• **Required work**: Every line of the records below should be restated exactly.

##### Information shown

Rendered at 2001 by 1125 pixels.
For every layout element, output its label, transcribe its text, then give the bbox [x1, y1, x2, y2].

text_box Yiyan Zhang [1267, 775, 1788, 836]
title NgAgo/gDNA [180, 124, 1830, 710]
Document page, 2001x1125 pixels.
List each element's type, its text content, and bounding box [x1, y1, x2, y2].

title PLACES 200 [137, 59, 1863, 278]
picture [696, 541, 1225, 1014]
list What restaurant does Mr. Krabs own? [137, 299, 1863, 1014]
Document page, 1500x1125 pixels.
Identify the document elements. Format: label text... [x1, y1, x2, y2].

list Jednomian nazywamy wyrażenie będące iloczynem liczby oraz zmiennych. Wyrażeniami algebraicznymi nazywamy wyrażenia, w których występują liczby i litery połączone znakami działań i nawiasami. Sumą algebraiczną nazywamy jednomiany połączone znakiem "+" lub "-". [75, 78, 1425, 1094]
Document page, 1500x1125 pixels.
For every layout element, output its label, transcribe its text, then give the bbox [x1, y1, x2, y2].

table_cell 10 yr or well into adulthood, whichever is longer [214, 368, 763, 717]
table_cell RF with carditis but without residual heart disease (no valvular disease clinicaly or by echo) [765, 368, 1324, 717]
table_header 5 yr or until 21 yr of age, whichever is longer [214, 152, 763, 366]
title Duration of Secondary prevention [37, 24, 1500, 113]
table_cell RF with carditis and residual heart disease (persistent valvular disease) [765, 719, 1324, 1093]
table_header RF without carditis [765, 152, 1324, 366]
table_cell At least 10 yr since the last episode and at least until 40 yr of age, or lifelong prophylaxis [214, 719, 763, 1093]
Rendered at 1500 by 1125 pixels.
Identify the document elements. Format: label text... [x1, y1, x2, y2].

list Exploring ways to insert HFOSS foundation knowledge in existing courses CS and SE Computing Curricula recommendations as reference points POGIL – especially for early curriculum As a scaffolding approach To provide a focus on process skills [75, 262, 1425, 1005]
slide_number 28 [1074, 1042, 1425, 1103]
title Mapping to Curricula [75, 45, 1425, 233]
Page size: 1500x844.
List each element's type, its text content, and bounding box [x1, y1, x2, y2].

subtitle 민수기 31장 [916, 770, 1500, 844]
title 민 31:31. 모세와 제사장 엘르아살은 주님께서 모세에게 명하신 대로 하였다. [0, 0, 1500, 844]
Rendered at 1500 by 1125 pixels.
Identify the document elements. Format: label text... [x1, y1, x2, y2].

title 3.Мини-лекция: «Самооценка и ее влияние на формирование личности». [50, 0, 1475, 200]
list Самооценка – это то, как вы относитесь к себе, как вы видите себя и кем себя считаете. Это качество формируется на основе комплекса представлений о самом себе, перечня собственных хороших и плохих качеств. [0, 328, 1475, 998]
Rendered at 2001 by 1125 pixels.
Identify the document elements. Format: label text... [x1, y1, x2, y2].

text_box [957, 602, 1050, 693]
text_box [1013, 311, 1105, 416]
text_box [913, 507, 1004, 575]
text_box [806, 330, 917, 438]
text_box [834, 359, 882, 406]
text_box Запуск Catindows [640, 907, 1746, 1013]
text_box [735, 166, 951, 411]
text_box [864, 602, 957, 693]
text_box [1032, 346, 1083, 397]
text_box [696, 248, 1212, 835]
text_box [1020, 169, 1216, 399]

##########

• **Finished task**:
Rendered at 2001 by 1125 pixels.
For every layout element, output its label, transcribe its text, then give the bbox [x1, y1, x2, y2].

text_box Yiyan Zhang [1267, 775, 1788, 836]
title NgAgo/gDNA [180, 124, 1830, 710]
Document page, 2001x1125 pixels.
List each element's type, its text content, and bounding box [x1, y1, x2, y2].

title PLACES 200 [137, 59, 1863, 278]
picture [696, 541, 1225, 1014]
list What restaurant does Mr. Krabs own? [137, 299, 1863, 1014]
Document page, 1500x1125 pixels.
Identify the document elements. Format: label text... [x1, y1, x2, y2].

list Jednomian nazywamy wyrażenie będące iloczynem liczby oraz zmiennych. Wyrażeniami algebraicznymi nazywamy wyrażenia, w których występują liczby i litery połączone znakami działań i nawiasami. Sumą algebraiczną nazywamy jednomiany połączone znakiem "+" lub "-". [75, 78, 1425, 1094]
Document page, 1500x1125 pixels.
For every layout element, output its label, transcribe its text, then give the bbox [x1, y1, x2, y2].

table_cell 10 yr or well into adulthood, whichever is longer [214, 368, 763, 717]
table_cell RF with carditis but without residual heart disease (no valvular disease clinicaly or by echo) [765, 368, 1324, 717]
table_header 5 yr or until 21 yr of age, whichever is longer [214, 152, 763, 366]
title Duration of Secondary prevention [37, 24, 1500, 113]
table_cell RF with carditis and residual heart disease (persistent valvular disease) [765, 719, 1324, 1093]
table_header RF without carditis [765, 152, 1324, 366]
table_cell At least 10 yr since the last episode and at least until 40 yr of age, or lifelong prophylaxis [214, 719, 763, 1093]
Rendered at 1500 by 1125 pixels.
Identify the document elements. Format: label text... [x1, y1, x2, y2].

list Exploring ways to insert HFOSS foundation knowledge in existing courses CS and SE Computing Curricula recommendations as reference points POGIL – especially for early curriculum As a scaffolding approach To provide a focus on process skills [75, 262, 1425, 1005]
slide_number 28 [1074, 1042, 1425, 1103]
title Mapping to Curricula [75, 45, 1425, 233]
Page size: 1500x844.
List each element's type, its text content, and bounding box [x1, y1, x2, y2].

subtitle 민수기 31장 [916, 770, 1500, 844]
title 민 31:31. 모세와 제사장 엘르아살은 주님께서 모세에게 명하신 대로 하였다. [0, 0, 1500, 844]
Rendered at 1500 by 1125 pixels.
Identify the document elements. Format: label text... [x1, y1, x2, y2].

title 3.Мини-лекция: «Самооценка и ее влияние на формирование личности». [50, 0, 1475, 200]
list Самооценка – это то, как вы относитесь к себе, как вы видите себя и кем себя считаете. Это качество формируется на основе комплекса представлений о самом себе, перечня собственных хороших и плохих качеств. [0, 328, 1475, 998]
Rendered at 2001 by 1125 pixels.
Identify the document elements. Format: label text... [x1, y1, x2, y2].

text_box [957, 602, 1050, 693]
text_box [1013, 311, 1105, 416]
text_box [913, 507, 1004, 575]
text_box [806, 330, 917, 438]
text_box [834, 359, 882, 406]
text_box Запуск Catindows [640, 907, 1746, 1013]
text_box [735, 166, 951, 411]
text_box [864, 602, 957, 693]
text_box [1032, 346, 1083, 397]
text_box [696, 248, 1212, 835]
text_box [1020, 169, 1216, 399]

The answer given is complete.